DOCUMENT TEXT Start Marker

27 August 1943: a VASP Junkers Ju 52/3mg3e registration PP-SPD flying from São Paulo–Congonhas to Rio de Janeiro–Santos Dumont struck a building of the Naval Academy located close to the airport shortly after the second attempt to land at Rio under fog. The aircraft broke in two and one part fell in the water. Of the 21 passengers and crew, three survived.
12 September 1954: a Cruzeiro do Sul Douglas C-47A-70-DL registration PP-CDJ flying from Rio de Janeiro–Santos Dumont to São Paulo–Congonhas was forced to return to Rio de Janeiro due to technical problems and bad weather at São Paulo. On finals to Rio de Janeiro the aircraft came in too high. An overshoot was attempted but the aircraft descended and crashed into the Guanabara Bay. Six passengers out of 30 occupants died.
1 February 1958: a Lóide Aéreo Nacional Douglas DC-4 registration PP-LEM operating the night flight 730 to Fortaleza, during takeoff experienced a failure of engine no. 4. Takeoff was aborted and 100m before the end of the runway, a tire from the landing gear burst, causing the aircraft to run off the side of the runway and burst into flames. Of the 72 passengers and crew aboard, 5 died.
31 May 1958: a cargo Paraense Curtiss Commando registration PP-BTB crashed shortly after take-off of unknown causes. The crew of 4 died.
30 December 1958: a VASP Saab 90 Scandia registration PP-SQE flying from Rio de Janeiro–Santos Dumont to São Paulo–Congonhas experienced a failure of engine no.1 during climb-out after takeoff. The pilot initiated an emergency return to the airport, but during its second turn the aircraft stalled and crashed into Guanabara Bay. Of the 34 passengers and crew aboard, 20 died.

DOCUMENT TEXT End Marker
RECORDS SUPPLIED Start Marker

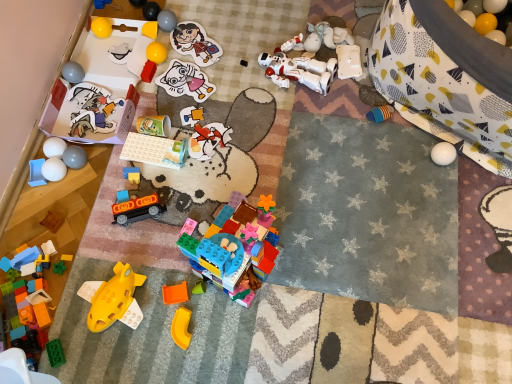
Where is `free area in between white plastic remote control at upper center, which is the second toy from right to left, and orange matte train at center, which is the twelfth toy in right-to-left order`? The image size is (512, 384). free area in between white plastic remote control at upper center, which is the second toy from right to left, and orange matte train at center, which is the twelfth toy in right-to-left order is located at coordinates (250, 139).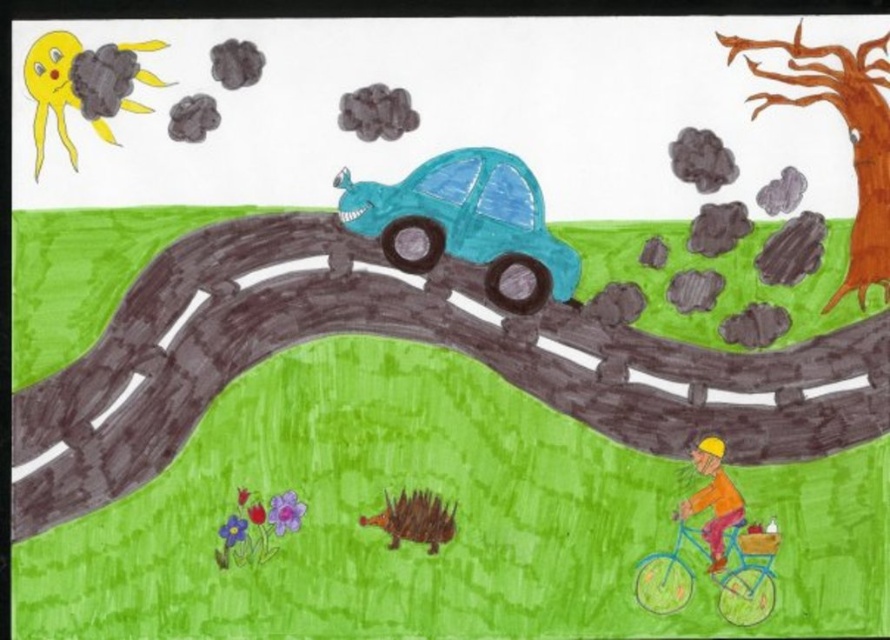
Question: Which point appears farthest from the camera in this image?

Choices:
 (A) (730, 522)
 (B) (666, 611)
 (C) (866, 84)
 (D) (484, 192)

Answer: (D)

Question: Is teal matte car at center wider than orange matte bicycle rider at lower right?

Choices:
 (A) no
 (B) yes

Answer: (B)

Question: Can you confirm if teal matte car at center is bigger than brown rough bark tree at upper right?

Choices:
 (A) yes
 (B) no

Answer: (B)

Question: Is brown rough bark tree at upper right closer to the viewer compared to blue matte bicycle at lower right?

Choices:
 (A) no
 (B) yes

Answer: (B)

Question: Which point is farther to the camera?

Choices:
 (A) brown rough bark tree at upper right
 (B) blue matte bicycle at lower right
 (C) teal matte car at center
 (D) orange matte bicycle rider at lower right

Answer: (C)

Question: Which object appears closest to the camera in this image?

Choices:
 (A) teal matte car at center
 (B) orange matte bicycle rider at lower right

Answer: (B)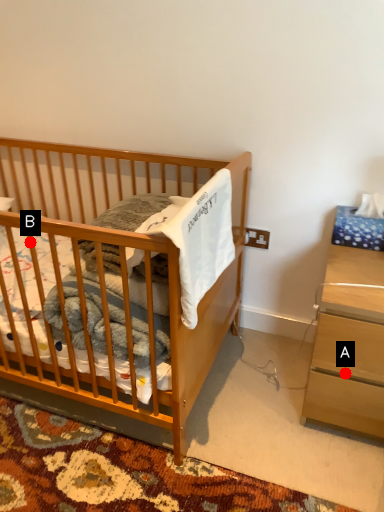
Question: Two points are circled on the image, labeled by A and B beside each circle. Among these points, which one is nearest to the camera?

Choices:
 (A) A is closer
 (B) B is closer

Answer: (B)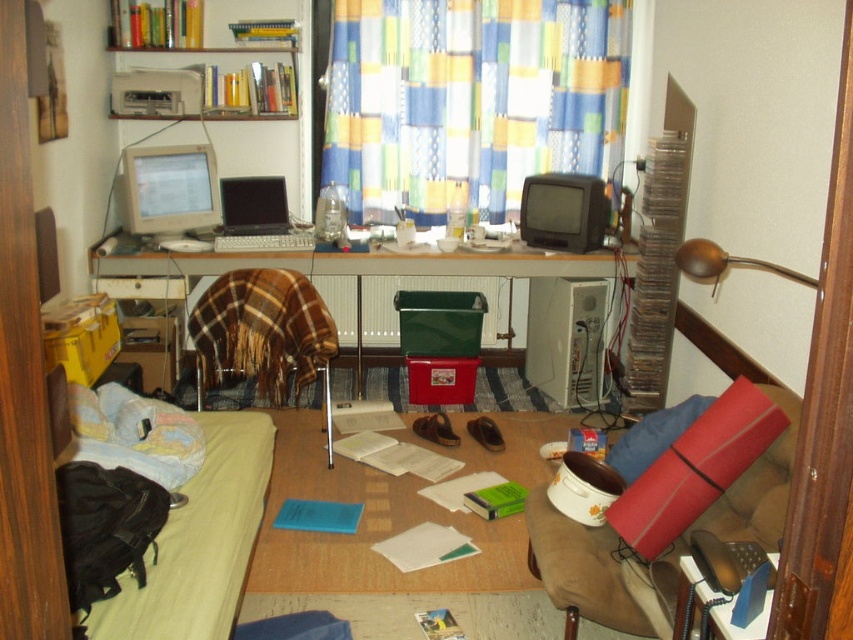
You are setting up a workspace and need to place a wireless keyboard that requires at least 10 inches of space between the monitor and laptop. Can the matte gray monitor at upper left and the matte black laptop at center accommodate this requirement?

The matte gray monitor at upper left and the matte black laptop at center are 9.26 inches apart from each other, which is less than the required 10 inches. Therefore, the wireless keyboard cannot be placed between them with the needed space.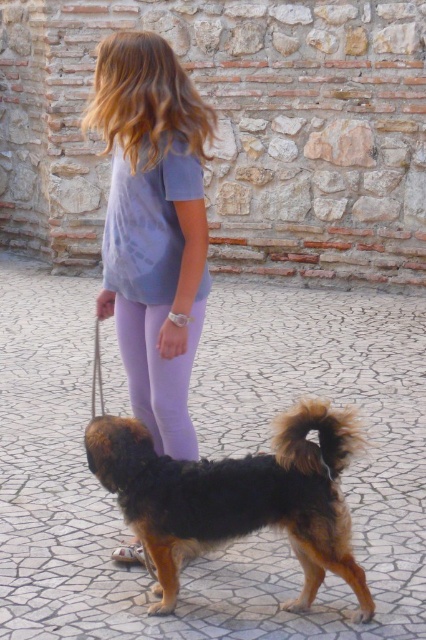
Question: Which point is closer to the camera taking this photo?

Choices:
 (A) (109, 435)
 (B) (160, 374)

Answer: (A)

Question: Does brown fur dog at lower center come in front of purple leggings at center?

Choices:
 (A) no
 (B) yes

Answer: (B)

Question: Does purple cotton shirt at upper center have a greater width compared to purple leggings at center?

Choices:
 (A) no
 (B) yes

Answer: (B)

Question: In this image, where is purple cotton shirt at upper center located relative to brown fur dog at lower center?

Choices:
 (A) left
 (B) right

Answer: (A)

Question: Considering the real-world distances, which object is closest to the purple cotton shirt at upper center?

Choices:
 (A) purple leggings at center
 (B) brown fur dog at lower center

Answer: (A)

Question: Among these objects, which one is farthest from the camera?

Choices:
 (A) purple cotton shirt at upper center
 (B) brown fur dog at lower center

Answer: (A)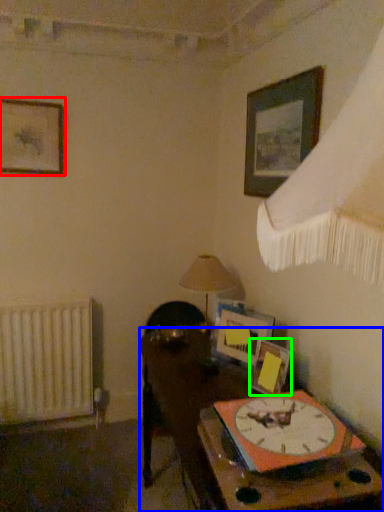
Question: Considering the real-world distances, which object is farthest from picture frame (highlighted by a red box)? table (highlighted by a blue box) or picture frame (highlighted by a green box)?

Choices:
 (A) table
 (B) picture frame

Answer: (B)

RECORDS SUPPLIED End Marker

WORK REQUEST:
Answer these questions about the accident list, numbering your answers the same way:
1. How many people survived the crash of registration PP-SPD?
2. Which flight number was the Douglas DC-4 registration PP-LEM operating?
3. How many crew died when the Curtiss Commando registration PP-BTB crashed?
These lines have nothing to do with the accident list.

EXERCISE ANSWER:
1. Three
2. Flight 730
3. Four